Los mismos que miraron hacia otro lado cuando el invierno decidió retomar su virulenta actividad en plena primavera, justifican ahora su sueldo advirtiendo del posible retorno de una ETA escindida. Lo hizo el fiscal Bautista durante el juicio que intentará determinar si la melopea de Josetxo Ibazeta puso en riesgo más vidas que la de Miguel Ángel Rodríguez.
Aquí colisionan dos versiones emitidas desde estructuras estatales de las que se presumía que trabajaban juntas. Por un lado, la de ese sector del Gobierno, que ha visto la larga mano de ETA detrás de los ‘indignados’, la Plataforma de Afectados por las Hipotecas, los escraches, los asaltos a Mercadona, la ocupación de fincas y el aborto. En efecto, se antoja complicado mantener la disciplina en el seno de un ejército tan vasto como heterogéneo. Por otro, están los informes policiales, que cifran el número de militantes de ETA en una veintena de miembros desperdigados por Europa en parejas, lo que convertiría cualquier escisión en un programa de ‘Bricomanía’ dedicado en exclusiva a desgranar las aplicaciones del serrucho.

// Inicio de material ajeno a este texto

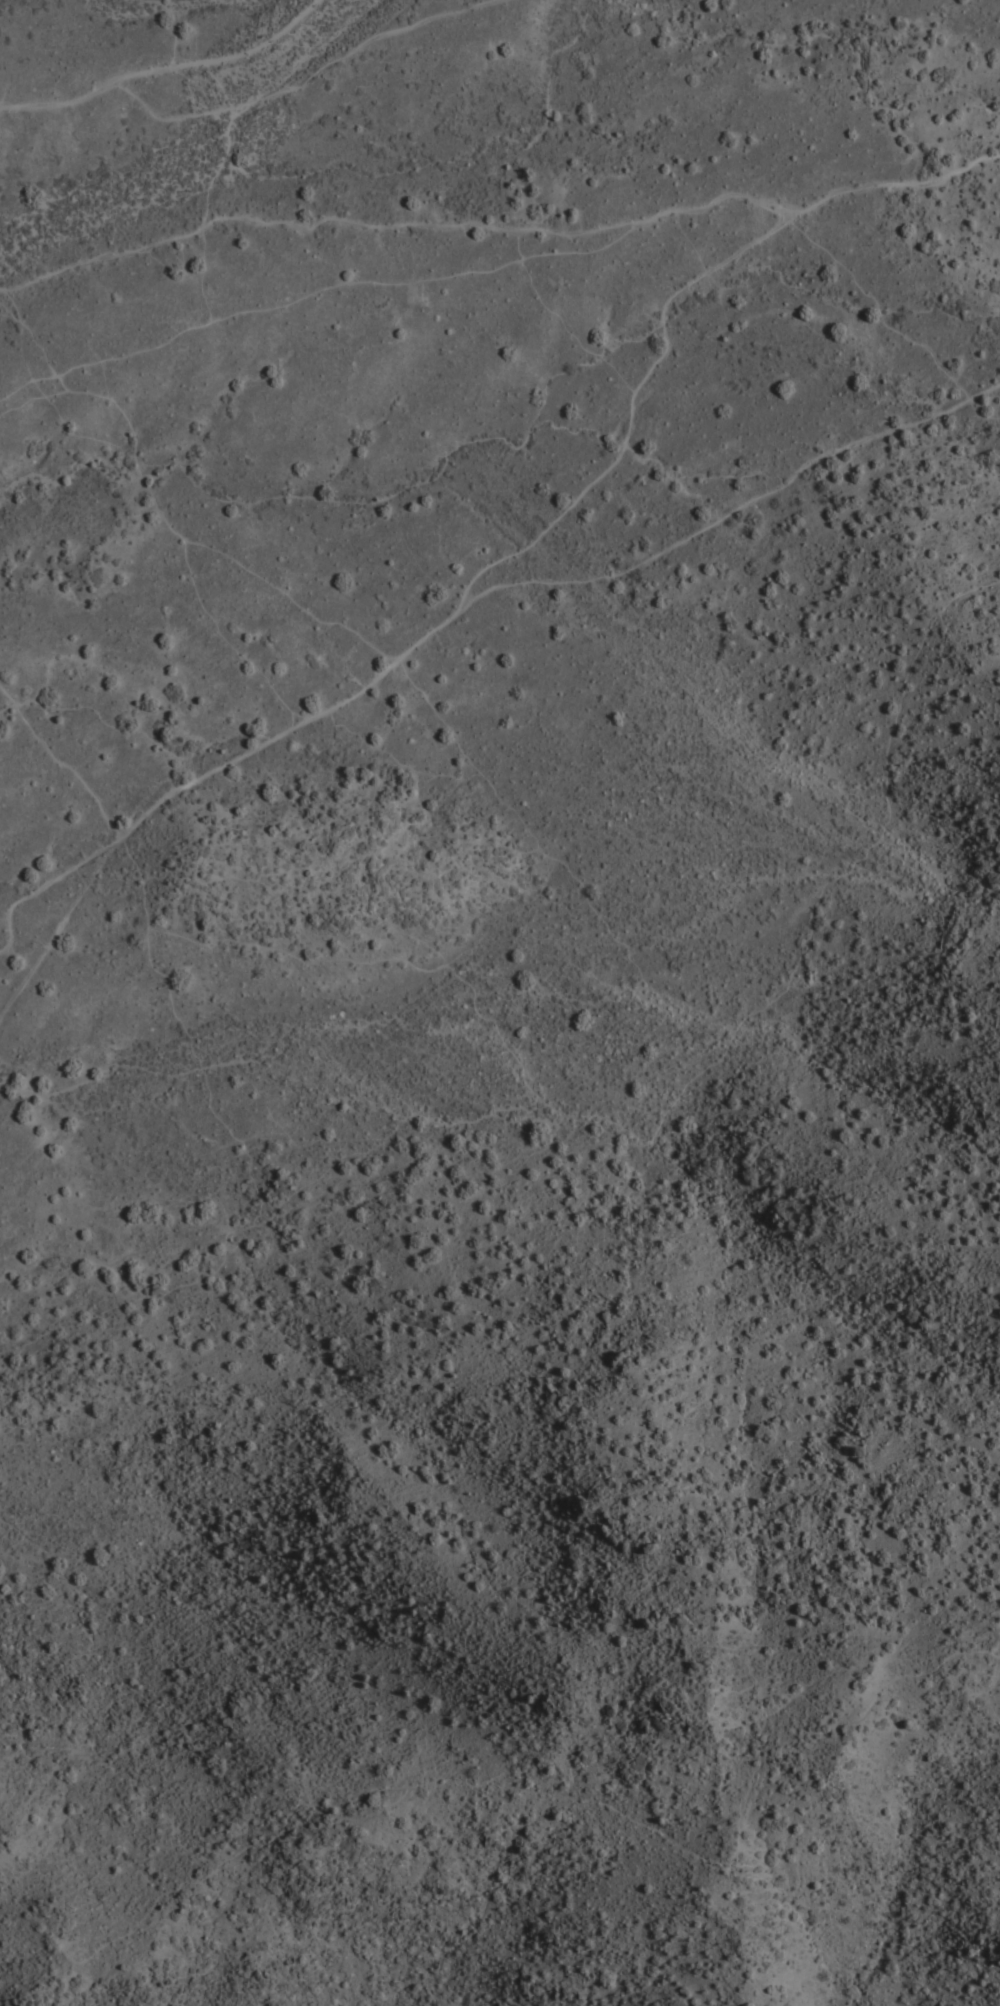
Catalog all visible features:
road: (164, 68)
road: (309, 77)
road: (174, 117)
road: (502, 230)
road: (293, 298)
road: (883, 306)
road: (818, 458)
road: (162, 516)
road: (551, 581)
road: (442, 625)
road: (62, 757)
road: (852, 866)
road: (392, 958)
road: (584, 1799)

Si cruzamos los datos de Interior en torno a ‘liberados’ y a arsenales, el resultado sería veinte pistolas y una notable cantidad de explosivos por activista, necesitarían de comandos en versión vuelos no tripulados para desarrollar su actividad. Ni los Grapo en su fase terminal fueron sometidos a tantas vejaciones, ahora mismo ETA es un guiñapo agitado por múltiples manos, entre otras, las del personal de una Audiencia Nacional que se comporta como el amedrentado profesor que teme quedarse sin asignatura a impartir durante el próximo curso. Pero si ETA vuelve, sus capuchas ocultarán más la frente marchita que sus identidades, con el riesgo añadido de acabar pedaleando en el vacío y sin cadena. Más o menos, lo que le ha pasado a Aznar, por entendernos.